PathVoice

Inspiration

Our inspiration came from a close friend we lovingly refer to as the “Serial Stalker.” He has a quirky habit of tracking our location on Apple’s Find My and giving us live, unsolicited virtual tours. When one of us landed in San Francisco for the first time, he immediately texted, “On your right, you’ll see the Roblox HQ!” followed by a rapid-fire stream of 10–20 more real-time facts and landmarks as we made our way through the Bay Area. That moment sparked the idea: what if we could build an AI-powered travel guide that uses your live location to narrate interesting facts and landmarks as you pass by, just like our friend.

What it does

PathVoice is an AI-powered mobile tour guide that narrates your surroundings in real time based on your location. As you drive/walk, the app uses your GPS coordinates to pull nearby points of interest (like historical landmarks, museums, and hidden gems) using the Google Maps Places API. That information is then passed into an LLM (Gemini in our case), which generates an engaging spoken narration as if you're walking around the city with a personal guide!

How we built it

CoreLocation (iOS Framework) We use CoreLocation to access real-time GPS coordinates directly from the user's device. This allows the app to continuously track the user’s movement with high accuracy while preserving battery life.

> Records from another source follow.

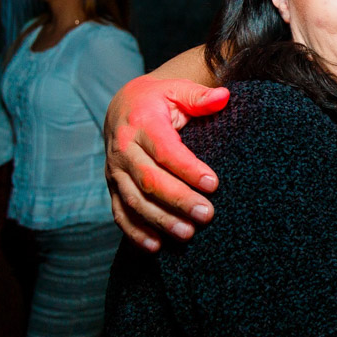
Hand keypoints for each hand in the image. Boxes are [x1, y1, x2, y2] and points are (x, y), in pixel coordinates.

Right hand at [105, 75, 230, 250]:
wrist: (122, 106)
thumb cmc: (158, 100)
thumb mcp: (177, 90)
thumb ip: (200, 97)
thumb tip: (224, 97)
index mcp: (141, 123)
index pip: (165, 150)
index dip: (188, 169)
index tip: (213, 184)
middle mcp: (124, 149)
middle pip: (150, 179)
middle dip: (179, 199)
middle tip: (207, 215)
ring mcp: (115, 171)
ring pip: (135, 200)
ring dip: (160, 220)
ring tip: (187, 234)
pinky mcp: (112, 187)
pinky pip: (120, 212)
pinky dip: (135, 232)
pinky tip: (155, 247)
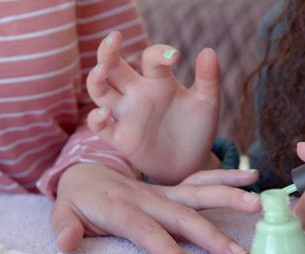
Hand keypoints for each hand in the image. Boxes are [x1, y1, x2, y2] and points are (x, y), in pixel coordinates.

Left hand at [51, 164, 260, 253]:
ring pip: (197, 195)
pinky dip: (225, 179)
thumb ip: (65, 228)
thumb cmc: (77, 200)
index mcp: (118, 206)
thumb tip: (66, 243)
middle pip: (180, 216)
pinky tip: (252, 179)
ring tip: (258, 206)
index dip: (165, 248)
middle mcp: (145, 197)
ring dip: (227, 199)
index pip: (144, 230)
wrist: (85, 172)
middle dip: (209, 235)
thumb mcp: (62, 213)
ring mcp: (160, 191)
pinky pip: (200, 182)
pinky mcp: (170, 190)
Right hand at [86, 31, 220, 183]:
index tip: (174, 57)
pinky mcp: (120, 137)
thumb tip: (209, 51)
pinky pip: (99, 126)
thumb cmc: (196, 129)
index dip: (158, 53)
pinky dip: (96, 119)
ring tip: (101, 69)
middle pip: (113, 66)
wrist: (190, 163)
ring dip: (95, 79)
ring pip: (99, 91)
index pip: (149, 58)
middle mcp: (136, 94)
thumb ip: (208, 78)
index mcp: (158, 81)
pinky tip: (104, 114)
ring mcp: (126, 114)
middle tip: (114, 37)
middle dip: (109, 51)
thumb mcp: (207, 103)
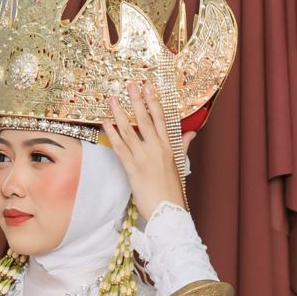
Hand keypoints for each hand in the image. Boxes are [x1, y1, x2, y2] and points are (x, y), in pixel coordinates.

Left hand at [106, 83, 195, 222]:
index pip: (160, 119)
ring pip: (129, 131)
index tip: (148, 87)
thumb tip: (191, 133)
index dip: (154, 102)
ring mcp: (143, 158)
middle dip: (137, 101)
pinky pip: (119, 147)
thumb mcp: (179, 164)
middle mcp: (156, 149)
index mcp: (169, 147)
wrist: (168, 211)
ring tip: (112, 99)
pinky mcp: (132, 168)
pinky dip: (111, 134)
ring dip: (119, 113)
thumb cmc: (172, 190)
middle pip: (144, 120)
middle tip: (130, 84)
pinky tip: (105, 123)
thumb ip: (183, 145)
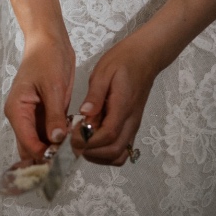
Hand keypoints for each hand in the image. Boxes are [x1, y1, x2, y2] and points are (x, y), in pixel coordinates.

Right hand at [4, 32, 74, 166]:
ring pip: (41, 143)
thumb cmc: (46, 59)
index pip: (28, 143)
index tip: (64, 160)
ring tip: (74, 154)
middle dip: (48, 157)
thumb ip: (54, 116)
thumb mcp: (52, 86)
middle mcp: (22, 118)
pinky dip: (60, 140)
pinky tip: (74, 143)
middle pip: (30, 148)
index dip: (44, 155)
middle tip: (70, 163)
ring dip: (55, 150)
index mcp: (17, 111)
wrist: (49, 41)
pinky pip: (50, 134)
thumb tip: (56, 140)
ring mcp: (33, 117)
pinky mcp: (46, 114)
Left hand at [71, 32, 158, 166]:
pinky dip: (106, 154)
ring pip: (119, 155)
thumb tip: (84, 113)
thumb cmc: (122, 62)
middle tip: (73, 142)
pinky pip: (121, 150)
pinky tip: (92, 141)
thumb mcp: (104, 72)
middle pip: (114, 151)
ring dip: (98, 156)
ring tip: (82, 143)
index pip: (108, 135)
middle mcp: (131, 121)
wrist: (145, 58)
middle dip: (91, 152)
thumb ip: (95, 94)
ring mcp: (133, 126)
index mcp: (123, 107)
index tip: (70, 136)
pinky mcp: (131, 127)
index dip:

It forms the foundation of the experience by triggering updates as the user approaches new landmarks.

Google Maps Places API To discover nearby points of interest, we use the Google Maps Places API. Based on the user’s current coordinates and a defined radius, the API returns detailed information about attractions, landmarks, and venues in the surrounding area. This raw location data is then passed to the language model for contextualization.

Gemini (gemini-2.0-flash) We use Gemini to transform structured place data into conversational narration. The model is prompted to describe nearby locations in a friendly, informative tone, tailored to the user’s movement.

LMNT/Vapi API Once the narration is generated, it’s delivered using real-time text-to-speech through the LMNT/Vapi API.

SwiftUI Used for the frontend and UI/UX (map view, narration controls, etc.)

Challenges we ran into

One of the biggest issues we ran into was the delay from TTS as it can take 10 to 20 seconds to generate an MP3, which means the user could drive past a landmark before the audio is ready. We worked around this by pre-generating the narration and storing it until the user actually approaches the location. Another challenge was figuring out how to handle different use cases, like people walking vs. people driving. To fix that, we let users tweak how often we poll for nearby places (e.g. every 30 seconds for driving, every 2 minutes for walking), and they can also adjust the detection radius.

Accomplishments that we're proud of

We're definitely proud of building a functioning app and taking a 3-hour round trip to SF to test it out on a bus ride and while walking through the city all within the span of 20 hours. We're also proud of how quickly we were able to stitch together multiple APIs and frameworks to create a smooth, real-time experience.

What we learned

We learned how to build an app that leverages real-time location data to deliver context-aware experiences. We figured out how to analyze GPS coordinates on the fly and connect them with meaningful nearby information. Most importantly, we learned how to turn that raw data into something genuinely useful and engaging for users.

What's next for PathVoice

We want to make PathVoice smarter by using the phone’s speed to automatically adjust how often it checks for new landmarks. For example, if you're walking at 1 mph, it should poll every 5 minutes, but if you're driving at 70 mph, it should poll every 20 seconds. We also plan to use the phone’s heading and orientation to figure out what landmarks are in front of, behind, or to the side of the user. This would allow us to make the narration feel even more directional and immersive.